TASK GOAL :: Duplicate the lines of the data below, starting at the line that contains "family: Simaroubaceae" and ending at the line that contains "genus: Cylindropuntia", including both of those lines.

SUPPLIED ENTRIES ::
** START **

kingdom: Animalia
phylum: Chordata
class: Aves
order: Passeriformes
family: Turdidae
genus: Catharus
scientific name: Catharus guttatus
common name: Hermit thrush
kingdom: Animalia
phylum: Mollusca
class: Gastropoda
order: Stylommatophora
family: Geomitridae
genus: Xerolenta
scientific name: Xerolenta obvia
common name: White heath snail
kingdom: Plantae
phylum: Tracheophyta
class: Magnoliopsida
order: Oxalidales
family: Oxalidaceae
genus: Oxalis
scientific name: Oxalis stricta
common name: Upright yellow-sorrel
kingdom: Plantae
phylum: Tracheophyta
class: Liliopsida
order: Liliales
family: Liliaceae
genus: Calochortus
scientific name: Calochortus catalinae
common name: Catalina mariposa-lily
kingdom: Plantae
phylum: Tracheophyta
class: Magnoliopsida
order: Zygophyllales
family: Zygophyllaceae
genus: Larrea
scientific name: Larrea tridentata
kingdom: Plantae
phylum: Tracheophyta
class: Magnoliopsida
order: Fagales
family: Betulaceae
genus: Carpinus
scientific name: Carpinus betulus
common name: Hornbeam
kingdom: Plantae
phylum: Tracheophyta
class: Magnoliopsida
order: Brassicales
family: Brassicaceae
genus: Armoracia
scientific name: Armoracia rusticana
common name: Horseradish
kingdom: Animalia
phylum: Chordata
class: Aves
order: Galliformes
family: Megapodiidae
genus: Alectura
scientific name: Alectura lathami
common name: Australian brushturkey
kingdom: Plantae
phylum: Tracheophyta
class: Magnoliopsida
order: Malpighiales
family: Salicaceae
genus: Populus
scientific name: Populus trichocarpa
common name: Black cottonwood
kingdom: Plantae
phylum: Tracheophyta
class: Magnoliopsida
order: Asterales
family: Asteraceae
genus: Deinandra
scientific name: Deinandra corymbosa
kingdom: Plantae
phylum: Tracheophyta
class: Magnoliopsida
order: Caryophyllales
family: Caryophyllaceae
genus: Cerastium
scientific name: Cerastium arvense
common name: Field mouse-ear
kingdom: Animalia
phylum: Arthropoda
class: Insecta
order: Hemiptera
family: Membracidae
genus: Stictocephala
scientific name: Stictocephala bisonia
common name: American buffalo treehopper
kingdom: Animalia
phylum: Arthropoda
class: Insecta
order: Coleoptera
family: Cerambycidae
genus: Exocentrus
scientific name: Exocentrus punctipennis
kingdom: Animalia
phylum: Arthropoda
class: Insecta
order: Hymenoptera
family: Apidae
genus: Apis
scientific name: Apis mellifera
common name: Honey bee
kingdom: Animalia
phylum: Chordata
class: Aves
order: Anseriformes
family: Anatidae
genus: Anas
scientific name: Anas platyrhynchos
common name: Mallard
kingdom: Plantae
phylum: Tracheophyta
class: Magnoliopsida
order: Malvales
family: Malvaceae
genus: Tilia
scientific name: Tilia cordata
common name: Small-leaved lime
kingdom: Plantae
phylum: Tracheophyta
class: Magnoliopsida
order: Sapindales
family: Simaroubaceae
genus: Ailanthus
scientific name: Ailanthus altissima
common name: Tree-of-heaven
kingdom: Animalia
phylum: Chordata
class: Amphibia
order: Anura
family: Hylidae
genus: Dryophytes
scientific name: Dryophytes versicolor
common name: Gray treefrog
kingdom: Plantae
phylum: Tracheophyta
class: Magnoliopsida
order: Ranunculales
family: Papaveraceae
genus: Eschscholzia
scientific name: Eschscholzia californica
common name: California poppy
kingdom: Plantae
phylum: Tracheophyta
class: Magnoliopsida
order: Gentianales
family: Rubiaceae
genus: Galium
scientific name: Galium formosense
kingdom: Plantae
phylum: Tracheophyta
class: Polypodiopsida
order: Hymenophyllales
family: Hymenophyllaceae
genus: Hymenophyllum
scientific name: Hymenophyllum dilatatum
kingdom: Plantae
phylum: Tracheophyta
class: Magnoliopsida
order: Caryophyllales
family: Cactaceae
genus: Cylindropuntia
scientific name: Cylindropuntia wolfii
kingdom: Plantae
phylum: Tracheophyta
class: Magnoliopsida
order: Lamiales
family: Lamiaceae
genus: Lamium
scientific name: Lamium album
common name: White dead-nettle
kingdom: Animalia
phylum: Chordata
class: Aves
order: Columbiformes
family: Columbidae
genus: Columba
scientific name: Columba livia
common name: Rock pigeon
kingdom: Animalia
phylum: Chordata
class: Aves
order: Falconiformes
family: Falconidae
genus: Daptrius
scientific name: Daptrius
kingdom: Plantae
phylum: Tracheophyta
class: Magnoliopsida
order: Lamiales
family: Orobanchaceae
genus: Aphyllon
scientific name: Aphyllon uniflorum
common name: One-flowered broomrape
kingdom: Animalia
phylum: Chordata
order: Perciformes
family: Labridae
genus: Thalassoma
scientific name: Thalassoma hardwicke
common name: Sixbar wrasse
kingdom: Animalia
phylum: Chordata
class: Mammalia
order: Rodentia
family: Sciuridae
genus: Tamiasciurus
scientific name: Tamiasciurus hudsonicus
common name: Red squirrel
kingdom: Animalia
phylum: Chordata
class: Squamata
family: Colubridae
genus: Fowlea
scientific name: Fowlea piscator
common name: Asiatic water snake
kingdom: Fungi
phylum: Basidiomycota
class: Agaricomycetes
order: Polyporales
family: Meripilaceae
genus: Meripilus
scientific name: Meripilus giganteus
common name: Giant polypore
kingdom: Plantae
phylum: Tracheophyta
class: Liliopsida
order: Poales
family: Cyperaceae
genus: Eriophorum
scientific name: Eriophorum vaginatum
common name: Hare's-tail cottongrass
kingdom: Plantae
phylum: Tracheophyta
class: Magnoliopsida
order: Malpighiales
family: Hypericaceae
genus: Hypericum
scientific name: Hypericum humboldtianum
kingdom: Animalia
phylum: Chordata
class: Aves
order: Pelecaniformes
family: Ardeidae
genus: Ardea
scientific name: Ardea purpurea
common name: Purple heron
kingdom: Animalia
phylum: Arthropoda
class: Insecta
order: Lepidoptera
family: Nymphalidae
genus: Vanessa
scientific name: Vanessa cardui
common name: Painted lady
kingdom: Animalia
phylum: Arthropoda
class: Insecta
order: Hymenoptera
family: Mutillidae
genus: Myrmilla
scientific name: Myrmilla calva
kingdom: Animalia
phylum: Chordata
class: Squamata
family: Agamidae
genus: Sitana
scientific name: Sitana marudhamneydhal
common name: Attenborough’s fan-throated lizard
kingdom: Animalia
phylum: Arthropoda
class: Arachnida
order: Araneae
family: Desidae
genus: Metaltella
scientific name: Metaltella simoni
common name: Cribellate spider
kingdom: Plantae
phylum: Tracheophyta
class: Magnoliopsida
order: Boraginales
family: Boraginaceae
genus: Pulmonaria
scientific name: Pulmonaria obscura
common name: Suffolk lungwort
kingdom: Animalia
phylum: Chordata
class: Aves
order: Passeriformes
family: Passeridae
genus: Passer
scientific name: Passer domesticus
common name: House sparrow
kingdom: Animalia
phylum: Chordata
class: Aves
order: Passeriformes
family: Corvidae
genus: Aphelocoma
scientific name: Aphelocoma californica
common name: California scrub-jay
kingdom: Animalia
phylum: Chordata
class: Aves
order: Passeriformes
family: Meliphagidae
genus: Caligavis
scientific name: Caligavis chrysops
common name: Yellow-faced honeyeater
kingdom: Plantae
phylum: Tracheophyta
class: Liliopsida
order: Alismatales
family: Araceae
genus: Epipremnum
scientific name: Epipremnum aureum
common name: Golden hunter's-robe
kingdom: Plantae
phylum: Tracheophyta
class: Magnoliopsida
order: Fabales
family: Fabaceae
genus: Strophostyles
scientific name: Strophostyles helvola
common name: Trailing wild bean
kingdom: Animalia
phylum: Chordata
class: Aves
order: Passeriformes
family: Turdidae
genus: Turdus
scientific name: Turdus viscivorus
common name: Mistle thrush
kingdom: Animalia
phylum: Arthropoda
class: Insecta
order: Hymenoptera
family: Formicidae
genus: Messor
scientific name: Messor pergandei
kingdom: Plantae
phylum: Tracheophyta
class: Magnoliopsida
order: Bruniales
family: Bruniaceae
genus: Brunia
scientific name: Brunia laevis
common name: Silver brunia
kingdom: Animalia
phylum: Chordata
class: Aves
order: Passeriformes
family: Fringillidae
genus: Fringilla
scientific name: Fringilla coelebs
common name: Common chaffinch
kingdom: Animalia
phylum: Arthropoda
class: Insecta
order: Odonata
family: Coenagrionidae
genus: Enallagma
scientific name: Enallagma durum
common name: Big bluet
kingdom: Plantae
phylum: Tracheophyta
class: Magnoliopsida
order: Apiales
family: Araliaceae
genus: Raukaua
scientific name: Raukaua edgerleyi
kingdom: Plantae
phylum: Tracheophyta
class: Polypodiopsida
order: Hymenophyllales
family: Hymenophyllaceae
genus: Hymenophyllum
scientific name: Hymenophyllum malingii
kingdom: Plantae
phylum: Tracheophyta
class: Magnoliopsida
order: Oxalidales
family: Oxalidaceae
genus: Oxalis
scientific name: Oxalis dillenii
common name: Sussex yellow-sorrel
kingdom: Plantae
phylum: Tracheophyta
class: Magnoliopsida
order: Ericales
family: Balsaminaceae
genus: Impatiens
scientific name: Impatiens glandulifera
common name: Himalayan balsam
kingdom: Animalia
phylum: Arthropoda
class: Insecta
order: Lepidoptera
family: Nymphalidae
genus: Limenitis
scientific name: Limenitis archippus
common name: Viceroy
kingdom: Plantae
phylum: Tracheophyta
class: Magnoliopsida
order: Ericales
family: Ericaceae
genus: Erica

** END **

ANSWER FOR THIS EXERCISE ::
family: Simaroubaceae
genus: Ailanthus
scientific name: Ailanthus altissima
common name: Tree-of-heaven
kingdom: Animalia
phylum: Chordata
class: Amphibia
order: Anura
family: Hylidae
genus: Dryophytes
scientific name: Dryophytes versicolor
common name: Gray treefrog
kingdom: Plantae
phylum: Tracheophyta
class: Magnoliopsida
order: Ranunculales
family: Papaveraceae
genus: Eschscholzia
scientific name: Eschscholzia californica
common name: California poppy
kingdom: Plantae
phylum: Tracheophyta
class: Magnoliopsida
order: Gentianales
family: Rubiaceae
genus: Galium
scientific name: Galium formosense
kingdom: Plantae
phylum: Tracheophyta
class: Polypodiopsida
order: Hymenophyllales
family: Hymenophyllaceae
genus: Hymenophyllum
scientific name: Hymenophyllum dilatatum
kingdom: Plantae
phylum: Tracheophyta
class: Magnoliopsida
order: Caryophyllales
family: Cactaceae
genus: Cylindropuntia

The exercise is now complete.